There is no way of avoiding the Painbody altogether. If you live in this world, there will always be situations in your life [that trigger it], unless you are a complete hermit. Even if you are a complete hermit, it may happen because your own Painbody may arise as a result of certain thoughts that may trigger it. There is no way to avoid encountering Painbodies. And certainly you cannot run away every time you encounter someone else’s Painbody. Your spiritual practice will have to be a heightening of presence as soon as you notice somebody close to you who is being drawn into that deep unconsciousness that is the identification with the Painbody.
The intensity of Presence needs to arise so that you can counteract the deep, powerful pull of unconsciousness of the other person’s Painbody, that wants your Painbody to react - it wants an emotional reaction from you. It’s like a dimmer switch, you need to turn the dimmer switch up so that you become intensely present while the other person’s Painbody is trying to get some kind of reaction from you.
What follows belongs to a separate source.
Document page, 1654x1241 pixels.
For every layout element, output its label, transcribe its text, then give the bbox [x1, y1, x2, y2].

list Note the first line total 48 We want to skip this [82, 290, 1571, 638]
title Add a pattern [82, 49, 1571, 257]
It’s a very subtle thing, it can easily be confused with closing down or shutting yourself off from the other person.
When I talk about intense Presence, it has nothing to do with closing yourself to the other person, shutting down - this is energetically completely different. If you close down and you say “nothing can touch me now, I am not going to react”, then you shut off. You might fool yourself into believing that you are so present that nothing can touch you. You have created a barrier between yourself and the other person. That’s not what I mean by intensification of Presence. With intensification of Presence, there is a complete openness toward your surroundings, toward the Other, but there is that high degree of alertness, and that alertness is open towards what is. After a while you will find that you do that automatically, it’s not a decision-making process.
Whenever there is a pull of unconsciousness in a situation, you find yourself becoming more alert and awake. When you find yourself being challenged, you will find yourself becoming more alert – like the light is being turned up. That’s wonderful, because then it means that whatever the challenge may be, its function is to push you into intensified Presence. That’s the only way you can not be drawn into somebody else’s Painbody.
Once you realize that this is possible, you will find in situations the intensity of Presence inside you will vary. It becomes very intense the moment you are challenged by a difficult situation. Immediately you find, rather than being pulled into unconsciousness by a challenge, which is the case for most people, you intensify your presence.